The very best of Sanjay Dutt
Sanjay Dutt turns 50 on July 29, and his has been a long and chequered story, replete with high drama.
The son of Sunil and Nargis Dutt, Sanju came into the industry with much fanfare with Rocky, has seen well more than his fair share of scandal and controversy, and despite all odds still connects with the people.
Here's a look at ten highlights from Sanjay's very varied filmography:
Sanjay's second film was with director Subhash Ghai, and pitted him alongside stellar thespians Dilip Kumar, Shammi Kapoor and Sanjeev Kapoor. He plays a young man driven to revenge in a very melodramatic saga, but manages to establish himself well enough amongst a very experienced cast.
Image: A scene from Rocky
Mahesh Bhatt's Naam was yet another film pitting Dutt alongside strong actors, but this time it was his aunt Nutan he had to share screen space with.

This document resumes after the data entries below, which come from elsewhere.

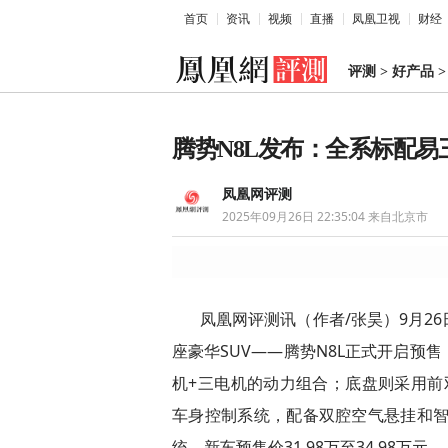
首页
资讯
视频
直播
凤凰卫视
财经
评测
>
好产品
腾势N8L发布：全系标配易三方
凤凰网评测
2025年09月26日 22:35:04
来自北京市
凤凰网评测讯（作者/张昊）9月2
座豪华SUV——腾势N8L正式开启预
机+三电机的动力组合；底盘则采用前
车身控制系统，配备双腔空气悬挂和智能
统。新车预售价31.98万至34.98万元。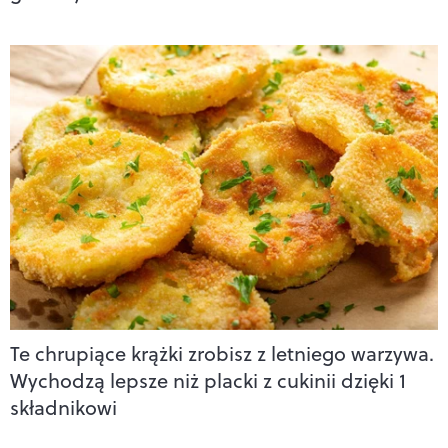
Te chrupiące krążki zrobisz z letniego warzywa.
Wychodzą lepsze niż placki z cukinii dzięki 1
składnikowi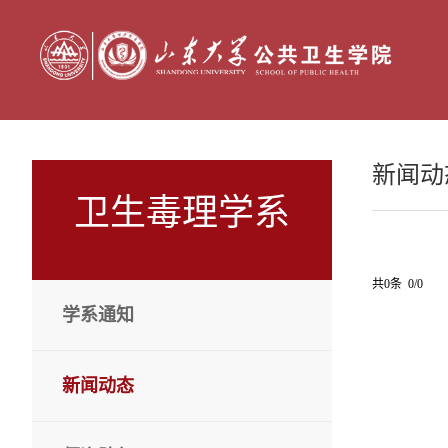
新闻动
卫生毒理学系
共0条 0/0
学系通知
新闻动态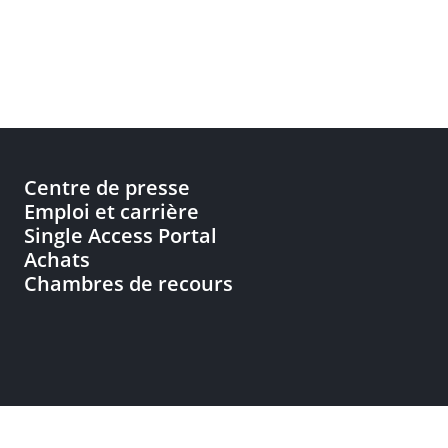
Centre de presse
Emploi et carrière
Single Access Portal
Achats
Chambres de recours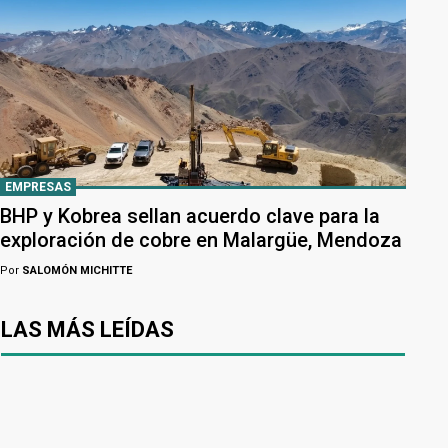
EMPRESAS
BHP y Kobrea sellan acuerdo clave para la
exploración de cobre en Malargüe, Mendoza
Por
SALOMÓN MICHITTE
LAS MÁS LEÍDAS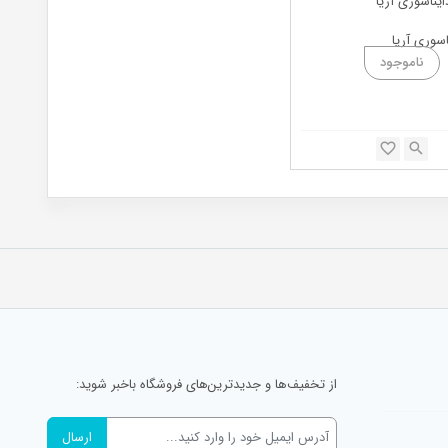
اسوری آریا
از تخفیف‌ها و جدیدترین‌های فروشگاه باخبر شوید: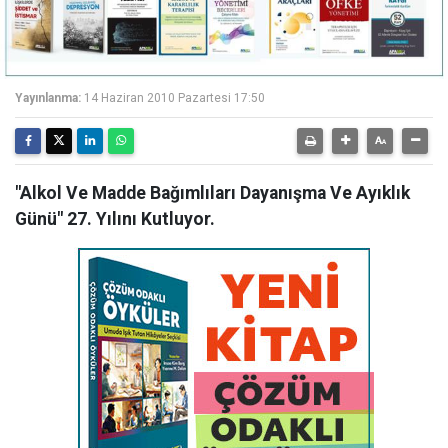
Yayınlanma:
14 Haziran 2010 Pazartesi 17:50
"Alkol Ve Madde Bağımlıları Dayanışma Ve Ayıklık
Günü" 27. Yılını Kutluyor.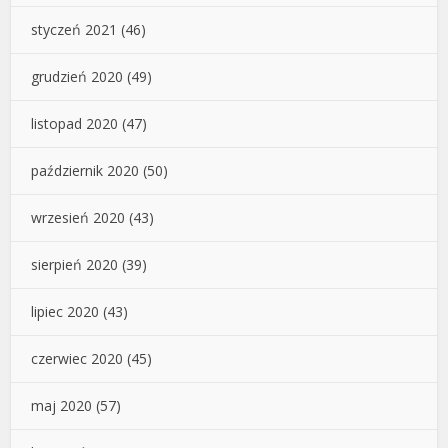
styczeń 2021
(46)
grudzień 2020
(49)
listopad 2020
(47)
październik 2020
(50)
wrzesień 2020
(43)
sierpień 2020
(39)
lipiec 2020
(43)
czerwiec 2020
(45)
maj 2020
(57)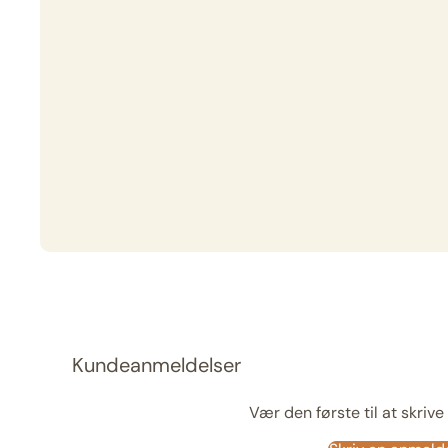
Kundeanmeldelser
Vær den første til at skriv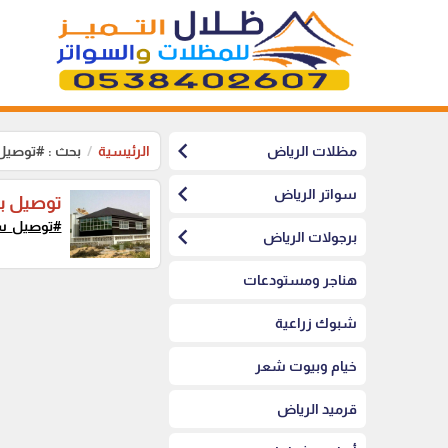
chevron_left
مظلات الرياض
الرئيسية
بحث : #توصي
chevron_left
سواتر الرياض
توصيل ب
#توصيل_س
chevron_left
برجولات الرياض
هناجر ومستودعات
شبوك زراعية
خيام وبيوت شعر
قرميد الرياض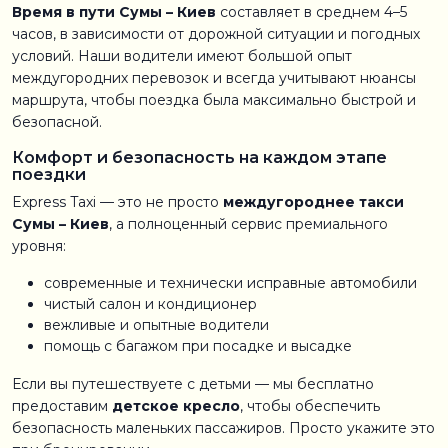
Время в пути Сумы – Киев
составляет в среднем 4–5
часов, в зависимости от дорожной ситуации и погодных
условий. Наши водители имеют большой опыт
междугородних перевозок и всегда учитывают нюансы
маршрута, чтобы поездка была максимально быстрой и
безопасной.
Комфорт и безопасность на каждом этапе
поездки
Express Taxi — это не просто
междугороднее такси
Сумы – Киев
, а полноценный сервис премиального
уровня:
современные и технически исправные автомобили
чистый салон и кондиционер
вежливые и опытные водители
помощь с багажом при посадке и высадке
Если вы путешествуете с детьми — мы бесплатно
предоставим
детское кресло
, чтобы обеспечить
безопасность маленьких пассажиров. Просто укажите это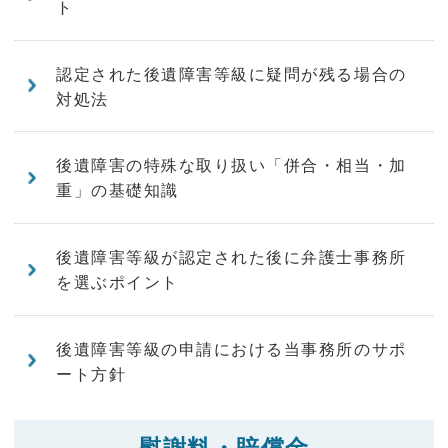
ト
認定された後遺障害等級に疑問が残る場合の
対処法
後遺障害の特殊な取り扱い「併合・相当・加
重」の基礎知識
後遺障害等級が認定された後に弁護士事務所
を選ぶポイント
後遺障害等級の申請における当事務所のサポ
ート方針
慰謝料・賠償金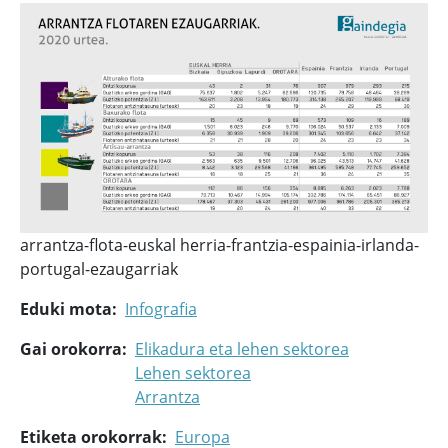
arrantza-flota-euskal herria-frantzia-espainia-irlanda-
portugal-ezaugarriak
Eduki mota
Infografia
Gai orokorra
Elikadura eta lehen sektorea
Lehen sektorea
Arrantza
Etiketa orokorrak
Europa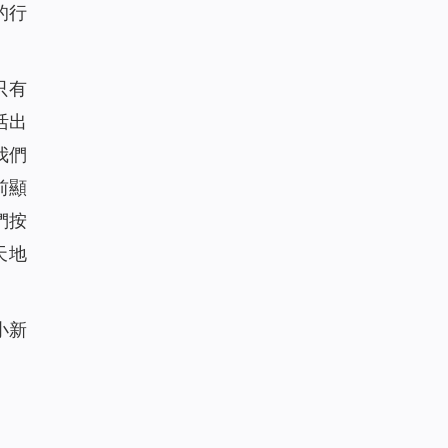
的行
只有
活出
我們
前顯
們按
天地
小新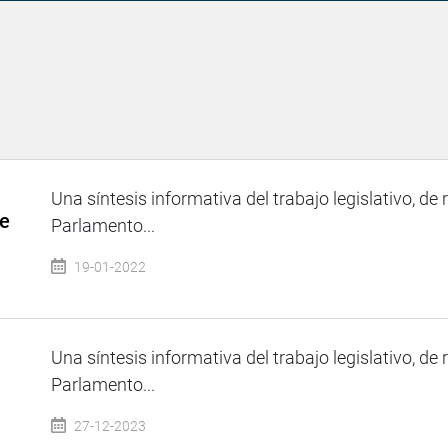
Una síntesis informativa del trabajo legislativo, de 
de
Parlamento...
19-01-2022
Una síntesis informativa del trabajo legislativo, de 
Parlamento...
27-12-2023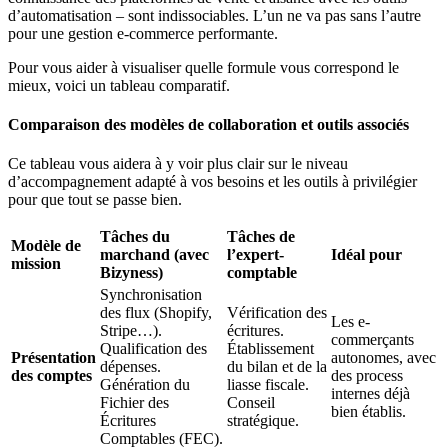
d’automatisation – sont indissociables. L’un ne va pas sans l’autre
pour une gestion e-commerce performante.
Pour vous aider à visualiser quelle formule vous correspond le
mieux, voici un tableau comparatif.
Comparaison des modèles de collaboration et outils associés
Ce tableau vous aidera à y voir plus clair sur le niveau
d’accompagnement adapté à vos besoins et les outils à privilégier
pour que tout se passe bien.
Tâches du
Tâches de
Modèle de
marchand (avec
l’expert-
Idéal pour
mission
Bizyness)
comptable
Synchronisation
des flux (Shopify,
Vérification des
Les e-
Stripe…).
écritures.
commerçants
Qualification des
Établissement
Présentation
autonomes, avec
dépenses.
du bilan et de la
des comptes
des process
Génération du
liasse fiscale.
internes déjà
Fichier des
Conseil
bien établis.
Écritures
stratégique.
Comptables (FEC).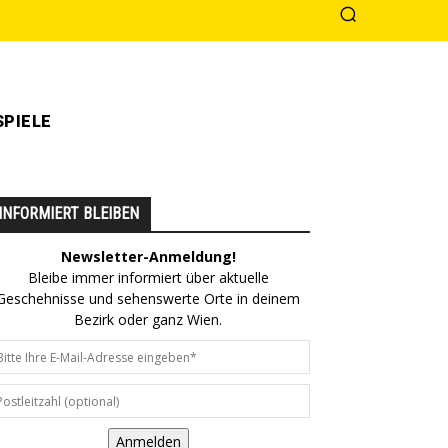
PIELE
INFORMIERT BLEIBEN
Newsletter-Anmeldung!
Bleibe immer informiert über aktuelle
Geschehnisse und sehenswerte Orte in deinem
Bezirk oder ganz Wien.
Anmelden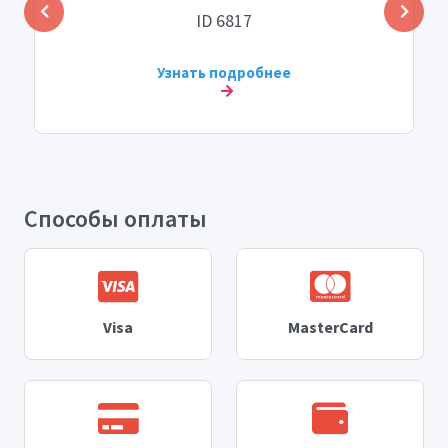
ID 6817
Узнать подробнее
Способы оплаты
Visa
MasterCard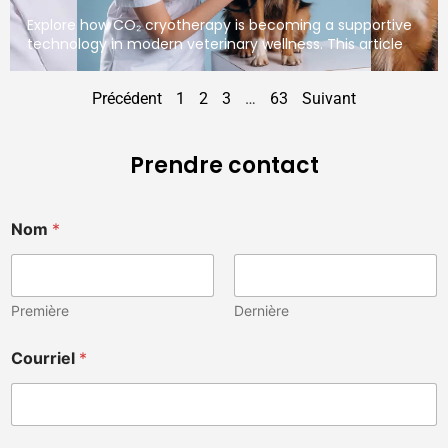
Explore how CO₂ cryotherapy is becoming a supportive
technology in modern veterinary wellness. This article
Précédent
1
2
3
…
63
Suivant
Prendre contact
Nom
*
Première
Dernière
Courriel
*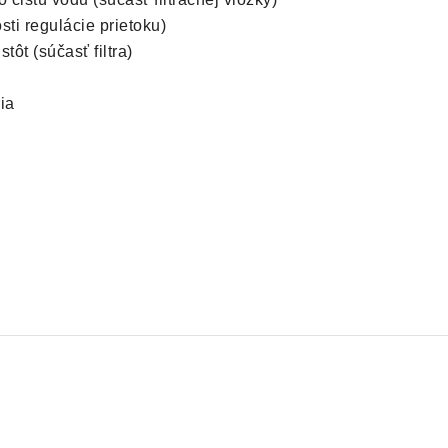
ti regulácie prietoku)
ôt (súčasť filtra)
ia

The film is about Indians settling abroad, and Dutt does commendably, for the first time really showing his strengths as an actor.
Image: A scene from Naam
Possibly Dutt's most enduring romance, this Lawrence D'Souza film starred him and Salman Khan competing for the affections of Madhuri Dixit.
Cast against his action-hero type, Sanju plays a shy, handicapped poet -- and does significantly well in the part.
Image: A scene from Saajan
7. Haseena Maan Jaayegi
It isn't easy for any actor to be pitted against an in-form Govinda (who effortlessly chewed Amitabh Bachchan up in Bade Miyan Chhote Miyan) in a comedy, but Sanju showed terrific comic timing in this David Dhawan film.
Farce is hard, and even harder when the actors are making up the laughs instead of the script.
Image: A scene from Haseena Maan Jaayegi
6. Mission Kashmir
Vidhu Vinod Chopra's Kashmir film had its share of flaws -- and more than its share of jingoism -- but Sanjay Dutt was excellent in his role as a grizzled cop.
One scene in particular stands out, where he gets home after a truly horrible day, washes his face and bursts into song to charm his wife and shield her from the truth.
Image: A scene from Mission Kashmir
Dutt plays a taxi driver in this highly acclaimed Mahesh Bhatt film also starring Sadashiv Amrapurkar and Pooja Bhatt. Amrapurkar had the author-backed role as a villainous eunuch and did very well, but it was Dutt who firmly anchored the film in place and kept it real.
Image: A scene from Sadak
The film might be best known for a song about a blouse, but Sanjay Dutt was also in crackling form in Subhash Ghai's blockbuster, playing a truly menacing villain laced with enough edge to stay authentically unpredictable.
A very impressive performance by an actor wonderfully sure of himself.
Image: A scene from Khalnayak
Dutt took the bad boy act to a whole different level in Mahesh Manjrekar's gripping saga of a naive young snack-seller going on to become one of Mumbai's most feared dons.
It's a tricky character graph but Dutt goes from wide-eyed innocence to cold-blooded crimelordgiri with extreme alacrity, to find redemption at the end. Bravo.
Image: A scene from Vaastav
2. Munna Bhai MBBS
Sanjay Dutt rediscovered himself in this Rajkumar Hirani classic as he played a lovable gangster who wanted to become a doctor.
There are missteps along the way as he lapses hilariously into brute force, and in the end it takes a truly powerful performance to sell us magical hugs and make it work oh so well.
Image: A scene from Munna Bhai MBBS
1. Lage Raho Munna Bhai
Hirani and his entire team topped themselves in this fantastic sequel, and while encomiums were mostly reserved for Arshad Warsi's portrayal of Circuit, the fact remains that Dutt held the emotional core of the film -- the truly tough part in a film where you're already laughing gleefully.
A scene where he tells Circuit about his father's death is made all the more poignant by Sunil Sr's recent real life passing, and the fact that it was he who played Munna's father in the original film, and by the time Sanjay finishes making up with Arshad, it's hard to keep your eye dry.
A remarkable performance in a remarkable film. Kudos, Sanjay.